Highlights include Haitian works from the collection of filmmaker Jonathan Demme shown by Arte del Pueblo gallery, drawings of marching bands by New Orleans artist Bruce Davenport Jr., and sculptures by Jerry the Marble Faun, who was the gardener at Grey Gardens, the infamous East Hampton home of Edith Beale and her daughter.




Bruce Davenport, Jr., T.D.B.C. Presents Say No To Don King, 2014
Archival ink on acid-free paper, 18 x 24 inches. Courtesy Louis B. James.





Jerry the Marble Faun, Tower, 2007-2009.
Limestone and natural pigment. 27 x 8 x 6.5 ins. Courtesy Jackie Klempay Gallery.



‘We’re also excited to expand the global notion of Outsider Art,’ says fair director Becca Hoffman, who cites the work of Australian Aboriginal artists, tantric Indian pieces, and African objects among the offerings. ‘Outsider Art is an umbrella, and the types and styles that fall under it are wholly unique,’ she adds.

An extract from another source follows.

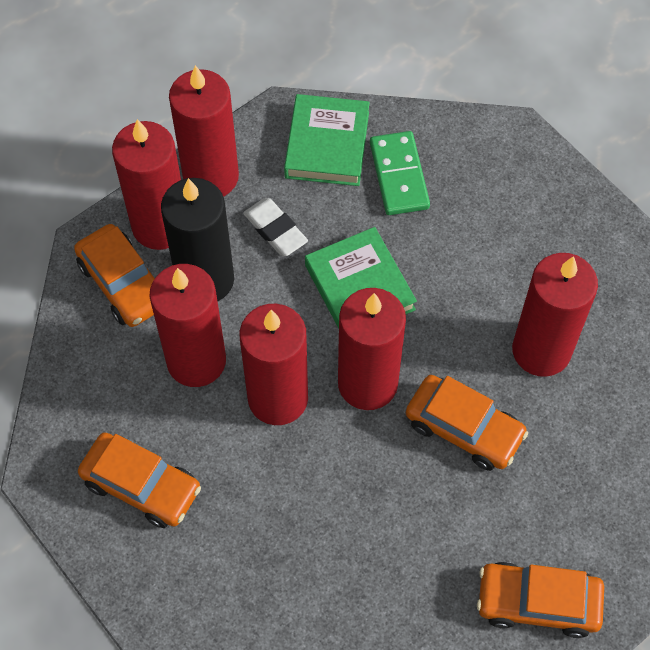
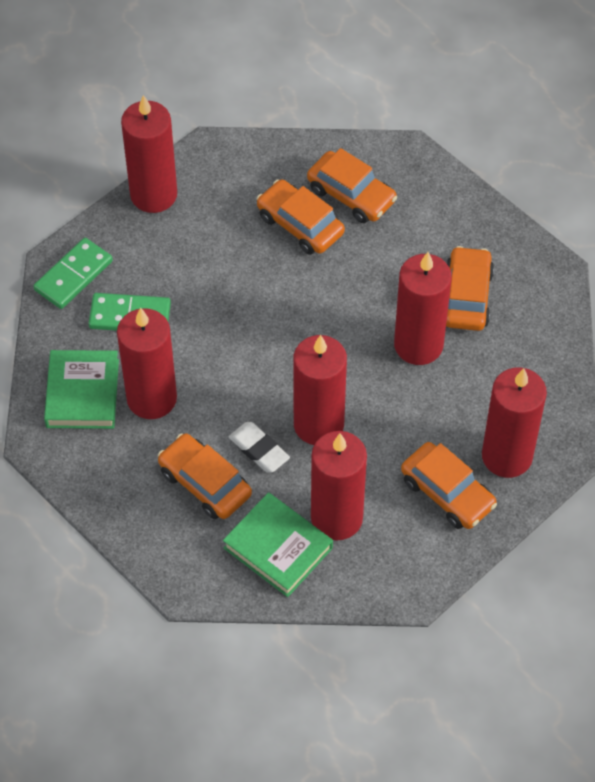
black candle: 1 -> 0
green domino: 1 -> 2
orange car: 4 -> 5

Anonymous, Tantra Painting [Jaipur], 2004.
Mixed media. 14 x 12 ins. Courtesy Gallery Hervé Perdriolle.



‘There are many formal threads, but there are almost as many aesthetic variations within outsider art as there are in today’s pluralistic art world,’ says Robert Manley, a specialist in the Post-War & Contemporary Art department at Christie’s New York, who will speak on a panel discussing the current state of the category’s market during the fair.

‘The material draws on popular and contemporary culture the same way the work of trained artists does, so there have to be parallels,’ follows Zimmerman. ‘But these artists are interpreting the world through their own lens.’




Alcides Pereira dos Santos, A Boat Cabin, 1995.
Acrylic on canvas. 28.75 x 85 ins. Courtesy Galeria Estação.



Sheena Wagstaff, chairman of the Met’s department of Modern and Contemporary Art is also keen to draw the connection. This art ‘is crucial to the understanding of American art history,’ she says of the Souls Grown Deep Foundation gift. ‘I’m so thrilled that we can count on presenting these artists alongside their contemporaries.’ Clearly, the encyclopedia is being revised with another entry.

Main image: Bruce Davenport, Jr., T.D.B.C. Presents Say No To Don King, 2014. Archival ink on acid-free paper. 18 x 24 ins. Courtesy Louis B. James.

The Outsider Art Fair at Center 548 in New York runs from 29 January to 1 February.